Start of DATA SHOWN

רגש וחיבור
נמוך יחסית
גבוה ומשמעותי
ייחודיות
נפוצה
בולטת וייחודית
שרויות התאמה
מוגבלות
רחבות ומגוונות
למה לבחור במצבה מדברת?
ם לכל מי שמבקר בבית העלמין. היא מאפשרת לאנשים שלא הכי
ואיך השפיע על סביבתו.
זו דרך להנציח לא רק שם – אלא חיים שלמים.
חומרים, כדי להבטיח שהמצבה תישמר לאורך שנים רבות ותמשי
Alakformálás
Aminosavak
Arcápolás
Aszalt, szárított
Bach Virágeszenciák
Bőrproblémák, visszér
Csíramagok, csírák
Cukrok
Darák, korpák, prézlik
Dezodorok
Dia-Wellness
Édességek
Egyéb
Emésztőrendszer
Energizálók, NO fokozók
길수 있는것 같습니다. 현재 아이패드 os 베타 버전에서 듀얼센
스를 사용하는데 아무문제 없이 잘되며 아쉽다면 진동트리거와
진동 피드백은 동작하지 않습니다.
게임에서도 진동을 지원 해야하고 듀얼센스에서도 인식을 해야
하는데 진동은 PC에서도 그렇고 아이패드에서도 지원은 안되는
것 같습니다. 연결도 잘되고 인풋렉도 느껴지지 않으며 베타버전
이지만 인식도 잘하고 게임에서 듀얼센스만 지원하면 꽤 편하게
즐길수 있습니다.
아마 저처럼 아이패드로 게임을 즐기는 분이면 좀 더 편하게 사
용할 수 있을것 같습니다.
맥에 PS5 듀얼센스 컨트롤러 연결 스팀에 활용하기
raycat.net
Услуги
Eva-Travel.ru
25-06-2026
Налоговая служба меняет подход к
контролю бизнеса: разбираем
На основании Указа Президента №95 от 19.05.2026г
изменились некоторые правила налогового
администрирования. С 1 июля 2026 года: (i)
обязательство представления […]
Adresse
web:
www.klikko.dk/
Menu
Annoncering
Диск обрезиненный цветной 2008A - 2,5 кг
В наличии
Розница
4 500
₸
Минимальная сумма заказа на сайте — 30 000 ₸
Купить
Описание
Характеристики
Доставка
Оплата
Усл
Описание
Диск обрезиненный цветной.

End of DATA SHOWN

### [EXERCISE]
You are asked to copy all of the entries above exactly.

### [RESULT FOR THIS EXERCISE]
רגש וחיבור
נמוך יחסית
גבוה ומשמעותי
ייחודיות
נפוצה
בולטת וייחודית
שרויות התאמה
מוגבלות
רחבות ומגוונות
למה לבחור במצבה מדברת?
ם לכל מי שמבקר בבית העלמין. היא מאפשרת לאנשים שלא הכי
ואיך השפיע על סביבתו.
זו דרך להנציח לא רק שם – אלא חיים שלמים.
חומרים, כדי להבטיח שהמצבה תישמר לאורך שנים רבות ותמשי
Alakformálás
Aminosavak
Arcápolás
Aszalt, szárított
Bach Virágeszenciák
Bőrproblémák, visszér
Csíramagok, csírák
Cukrok
Darák, korpák, prézlik
Dezodorok
Dia-Wellness
Édességek
Egyéb
Emésztőrendszer
Energizálók, NO fokozók
길수 있는것 같습니다. 현재 아이패드 os 베타 버전에서 듀얼센
스를 사용하는데 아무문제 없이 잘되며 아쉽다면 진동트리거와
진동 피드백은 동작하지 않습니다.
게임에서도 진동을 지원 해야하고 듀얼센스에서도 인식을 해야
하는데 진동은 PC에서도 그렇고 아이패드에서도 지원은 안되는
것 같습니다. 연결도 잘되고 인풋렉도 느껴지지 않으며 베타버전
이지만 인식도 잘하고 게임에서 듀얼센스만 지원하면 꽤 편하게
즐길수 있습니다.
아마 저처럼 아이패드로 게임을 즐기는 분이면 좀 더 편하게 사
용할 수 있을것 같습니다.
맥에 PS5 듀얼센스 컨트롤러 연결 스팀에 활용하기
raycat.net
Услуги
Eva-Travel.ru
25-06-2026
Налоговая служба меняет подход к
контролю бизнеса: разбираем
На основании Указа Президента №95 от 19.05.2026г
изменились некоторые правила налогового
администрирования. С 1 июля 2026 года: (i)
обязательство представления […]
Adresse
web:
www.klikko.dk/
Menu
Annoncering
Диск обрезиненный цветной 2008A - 2,5 кг
В наличии
Розница
4 500
₸
Минимальная сумма заказа на сайте — 30 000 ₸
Купить
Описание
Характеристики
Доставка
Оплата
Усл
Описание
Диск обрезиненный цветной.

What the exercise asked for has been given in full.